Weil so wenig reflektiert und emotional aufgearbeitet wird, schleicht sich nach der ersten Hälfte eine gewisse Ermüdung ein. Als Zuschauer wünscht man sich nicht nur eine bestechende Klarheit in der visuellen Ausgestaltung, sondern auch im Inhalt. Wo mutigere Regisseure das Skalpell angesetzt hätten, begnügt sich Field mit dem verzerrten Bild eines Ultraschallgeräts. Zudem scheinen sich Szenen und Inhalte zu wiederholen, die Story tritt eine Weile auf der Stelle, um dann gegen Ende plötzlich in eine Reihe bizarrer Ereignisse zu münden. Field scheint hier nicht nur seine Hauptfigur überrumpeln zu wollen, sondern auch den Zuschauer.
Tár ist das überaus faszinierende Psychogramm eines Machtmenschen. Dass es sich um eine Frau handelt, spielt keine Rolle, denn Field macht diesen Umstand selbst nicht zum Thema. Im Gegenteil, einmal bezeichnet sich Tár sogar selbst als Mann (genauer als „Vater“ ihrer Tochter). Es geht aber nicht um eine Frau in einer Männerdomäne, die männliches Verhalten imitieren muss, um sich Respekt zu verschaffen. Aber worum es genau geht, bleibt vage.
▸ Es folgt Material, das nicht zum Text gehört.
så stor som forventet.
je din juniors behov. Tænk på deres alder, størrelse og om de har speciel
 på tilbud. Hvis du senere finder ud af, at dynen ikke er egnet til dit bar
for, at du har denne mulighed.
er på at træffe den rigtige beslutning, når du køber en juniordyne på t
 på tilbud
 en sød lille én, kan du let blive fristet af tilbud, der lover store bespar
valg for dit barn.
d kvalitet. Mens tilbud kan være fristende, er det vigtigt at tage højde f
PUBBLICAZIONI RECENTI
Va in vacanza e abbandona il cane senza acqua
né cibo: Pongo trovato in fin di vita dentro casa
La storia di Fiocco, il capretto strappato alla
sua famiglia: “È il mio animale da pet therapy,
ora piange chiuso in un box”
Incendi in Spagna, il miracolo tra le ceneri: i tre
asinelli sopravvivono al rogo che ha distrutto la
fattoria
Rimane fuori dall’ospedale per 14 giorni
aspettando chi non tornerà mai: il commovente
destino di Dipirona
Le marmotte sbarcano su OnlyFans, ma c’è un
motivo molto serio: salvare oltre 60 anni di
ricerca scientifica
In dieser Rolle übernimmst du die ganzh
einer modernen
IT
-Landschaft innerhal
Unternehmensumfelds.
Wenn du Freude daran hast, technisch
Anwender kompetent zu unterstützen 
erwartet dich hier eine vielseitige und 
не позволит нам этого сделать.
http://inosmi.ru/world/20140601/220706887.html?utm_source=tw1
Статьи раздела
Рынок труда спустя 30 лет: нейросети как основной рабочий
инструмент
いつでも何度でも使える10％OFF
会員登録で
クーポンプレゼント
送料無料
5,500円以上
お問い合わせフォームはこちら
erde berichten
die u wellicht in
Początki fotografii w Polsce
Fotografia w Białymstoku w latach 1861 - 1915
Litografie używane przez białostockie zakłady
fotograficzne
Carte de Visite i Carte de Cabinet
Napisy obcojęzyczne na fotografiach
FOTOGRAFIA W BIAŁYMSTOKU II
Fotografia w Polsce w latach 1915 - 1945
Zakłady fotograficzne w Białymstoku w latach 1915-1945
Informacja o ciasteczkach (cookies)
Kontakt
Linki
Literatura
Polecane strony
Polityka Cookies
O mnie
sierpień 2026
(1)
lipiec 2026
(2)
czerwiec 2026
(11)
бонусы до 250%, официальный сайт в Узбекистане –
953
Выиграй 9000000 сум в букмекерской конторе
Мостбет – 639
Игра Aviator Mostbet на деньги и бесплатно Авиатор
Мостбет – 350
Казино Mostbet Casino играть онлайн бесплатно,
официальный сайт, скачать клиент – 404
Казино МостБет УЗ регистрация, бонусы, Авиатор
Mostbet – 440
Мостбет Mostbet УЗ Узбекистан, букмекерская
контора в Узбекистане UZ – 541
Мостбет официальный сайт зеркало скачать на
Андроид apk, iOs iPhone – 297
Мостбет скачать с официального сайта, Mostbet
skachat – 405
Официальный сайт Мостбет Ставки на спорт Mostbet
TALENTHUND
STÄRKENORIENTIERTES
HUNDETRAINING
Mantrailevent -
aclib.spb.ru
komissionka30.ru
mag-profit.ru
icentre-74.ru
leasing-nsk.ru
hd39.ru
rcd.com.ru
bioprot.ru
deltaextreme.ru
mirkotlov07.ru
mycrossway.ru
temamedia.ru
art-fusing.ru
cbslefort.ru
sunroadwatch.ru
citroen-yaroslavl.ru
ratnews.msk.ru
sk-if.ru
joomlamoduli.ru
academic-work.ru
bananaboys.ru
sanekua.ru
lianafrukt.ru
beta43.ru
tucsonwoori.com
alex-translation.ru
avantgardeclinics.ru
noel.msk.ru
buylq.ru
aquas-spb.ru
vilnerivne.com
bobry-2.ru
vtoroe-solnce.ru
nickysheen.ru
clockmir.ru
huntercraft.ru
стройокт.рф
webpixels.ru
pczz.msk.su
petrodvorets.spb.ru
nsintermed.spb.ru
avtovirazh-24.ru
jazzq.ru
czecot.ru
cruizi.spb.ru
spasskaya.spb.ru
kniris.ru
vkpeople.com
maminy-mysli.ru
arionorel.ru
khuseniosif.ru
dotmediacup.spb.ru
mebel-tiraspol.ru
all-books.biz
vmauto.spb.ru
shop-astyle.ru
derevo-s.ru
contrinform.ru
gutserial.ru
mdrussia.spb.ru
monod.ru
Handelt der Film von Machtmissbrauch und Manipulation? Ja, durchaus, aber irgendwie auch wieder nicht, da das Thema nicht dramatisiert wird.
In einer Szene wird Schopenhauer zitiert, der die Geräuschempfindlichkeit eines Menschen als Gradmesser seiner Intelligenz festlegt. Scheitert Tár letzten Endes an ihrem überragenden Intellekt? An ihrer Hybris, besser, klüger und überlegener zu sein als alle anderen? Immer wieder wird Tár von verstörenden Geräuschen irritiert, einmal fühlt sie sich sogar verfolgt und stürzt, als sie kopflos davonrennt, um dieses Ereignis später als Angriff auf ihre Person darzustellen. Sie fühlt sich in die Enge getrieben, von einer feindlichen Welt, aber auch von ihren inneren Dämonen. So ergibt sich das Bild einer Frau, der man nie wirklich nahe kommt, deren Wesen nicht greifbar ist. Gegen Ende erfährt man sogar, dass Teile ihrer Biografie so erfunden sind wie ihr Name. Wer ist Tár? Über diese Frage kann man auch lange nach dem Film noch nachdenken.